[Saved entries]
[Start of section]
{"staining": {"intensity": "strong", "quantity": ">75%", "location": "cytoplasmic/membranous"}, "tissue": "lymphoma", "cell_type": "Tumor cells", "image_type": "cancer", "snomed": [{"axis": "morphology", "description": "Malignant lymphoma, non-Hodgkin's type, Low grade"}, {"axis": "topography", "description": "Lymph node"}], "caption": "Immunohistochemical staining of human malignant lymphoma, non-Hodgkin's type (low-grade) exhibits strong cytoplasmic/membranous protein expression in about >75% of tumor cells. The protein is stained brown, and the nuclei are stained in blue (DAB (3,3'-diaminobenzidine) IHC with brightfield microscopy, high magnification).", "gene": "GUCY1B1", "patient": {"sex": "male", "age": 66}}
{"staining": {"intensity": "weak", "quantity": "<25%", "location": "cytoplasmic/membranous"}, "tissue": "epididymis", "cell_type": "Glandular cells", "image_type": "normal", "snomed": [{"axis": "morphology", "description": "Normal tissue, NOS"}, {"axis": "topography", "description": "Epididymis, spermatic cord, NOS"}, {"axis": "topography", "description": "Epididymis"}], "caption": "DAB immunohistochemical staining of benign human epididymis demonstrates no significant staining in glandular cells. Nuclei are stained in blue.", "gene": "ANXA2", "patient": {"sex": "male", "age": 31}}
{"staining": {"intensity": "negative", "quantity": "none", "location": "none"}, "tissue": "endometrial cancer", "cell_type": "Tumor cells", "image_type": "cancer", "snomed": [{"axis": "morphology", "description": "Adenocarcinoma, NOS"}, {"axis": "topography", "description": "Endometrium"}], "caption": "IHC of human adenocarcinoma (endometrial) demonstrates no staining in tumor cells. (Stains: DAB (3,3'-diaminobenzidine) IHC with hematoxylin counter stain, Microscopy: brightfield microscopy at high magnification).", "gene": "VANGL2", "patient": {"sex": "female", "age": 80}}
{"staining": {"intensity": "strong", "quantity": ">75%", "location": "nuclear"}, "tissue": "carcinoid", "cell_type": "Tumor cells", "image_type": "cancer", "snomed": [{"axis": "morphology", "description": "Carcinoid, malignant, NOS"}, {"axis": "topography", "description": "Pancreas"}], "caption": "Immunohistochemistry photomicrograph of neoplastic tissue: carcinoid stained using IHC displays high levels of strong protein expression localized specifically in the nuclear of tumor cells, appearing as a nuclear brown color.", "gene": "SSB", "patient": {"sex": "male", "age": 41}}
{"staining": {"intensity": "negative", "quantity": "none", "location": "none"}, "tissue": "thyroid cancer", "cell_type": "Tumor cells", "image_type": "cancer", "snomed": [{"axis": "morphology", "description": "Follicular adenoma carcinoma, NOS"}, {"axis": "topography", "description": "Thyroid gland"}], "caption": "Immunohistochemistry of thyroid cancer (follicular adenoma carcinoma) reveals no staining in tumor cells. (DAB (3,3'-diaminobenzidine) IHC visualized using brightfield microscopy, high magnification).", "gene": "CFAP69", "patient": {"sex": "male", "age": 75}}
[End of section]
TASK PROMPT -
Each record, exactly as written, is to be printed again.

WORKED SOLUTION -
{"staining": {"intensity": "strong", "quantity": ">75%", "location": "cytoplasmic/membranous"}, "tissue": "lymphoma", "cell_type": "Tumor cells", "image_type": "cancer", "snomed": [{"axis": "morphology", "description": "Malignant lymphoma, non-Hodgkin's type, Low grade"}, {"axis": "topography", "description": "Lymph node"}], "caption": "Immunohistochemical staining of human malignant lymphoma, non-Hodgkin's type (low-grade) exhibits strong cytoplasmic/membranous protein expression in about >75% of tumor cells. The protein is stained brown, and the nuclei are stained in blue (DAB (3,3'-diaminobenzidine) IHC with brightfield microscopy, high magnification).", "gene": "GUCY1B1", "patient": {"sex": "male", "age": 66}}
{"staining": {"intensity": "weak", "quantity": "<25%", "location": "cytoplasmic/membranous"}, "tissue": "epididymis", "cell_type": "Glandular cells", "image_type": "normal", "snomed": [{"axis": "morphology", "description": "Normal tissue, NOS"}, {"axis": "topography", "description": "Epididymis, spermatic cord, NOS"}, {"axis": "topography", "description": "Epididymis"}], "caption": "DAB immunohistochemical staining of benign human epididymis demonstrates no significant staining in glandular cells. Nuclei are stained in blue.", "gene": "ANXA2", "patient": {"sex": "male", "age": 31}}
{"staining": {"intensity": "negative", "quantity": "none", "location": "none"}, "tissue": "endometrial cancer", "cell_type": "Tumor cells", "image_type": "cancer", "snomed": [{"axis": "morphology", "description": "Adenocarcinoma, NOS"}, {"axis": "topography", "description": "Endometrium"}], "caption": "IHC of human adenocarcinoma (endometrial) demonstrates no staining in tumor cells. (Stains: DAB (3,3'-diaminobenzidine) IHC with hematoxylin counter stain, Microscopy: brightfield microscopy at high magnification).", "gene": "VANGL2", "patient": {"sex": "female", "age": 80}}
{"staining": {"intensity": "strong", "quantity": ">75%", "location": "nuclear"}, "tissue": "carcinoid", "cell_type": "Tumor cells", "image_type": "cancer", "snomed": [{"axis": "morphology", "description": "Carcinoid, malignant, NOS"}, {"axis": "topography", "description": "Pancreas"}], "caption": "Immunohistochemistry photomicrograph of neoplastic tissue: carcinoid stained using IHC displays high levels of strong protein expression localized specifically in the nuclear of tumor cells, appearing as a nuclear brown color.", "gene": "SSB", "patient": {"sex": "male", "age": 41}}
{"staining": {"intensity": "negative", "quantity": "none", "location": "none"}, "tissue": "thyroid cancer", "cell_type": "Tumor cells", "image_type": "cancer", "snomed": [{"axis": "morphology", "description": "Follicular adenoma carcinoma, NOS"}, {"axis": "topography", "description": "Thyroid gland"}], "caption": "Immunohistochemistry of thyroid cancer (follicular adenoma carcinoma) reveals no staining in tumor cells. (DAB (3,3'-diaminobenzidine) IHC visualized using brightfield microscopy, high magnification).", "gene": "CFAP69", "patient": {"sex": "male", "age": 75}}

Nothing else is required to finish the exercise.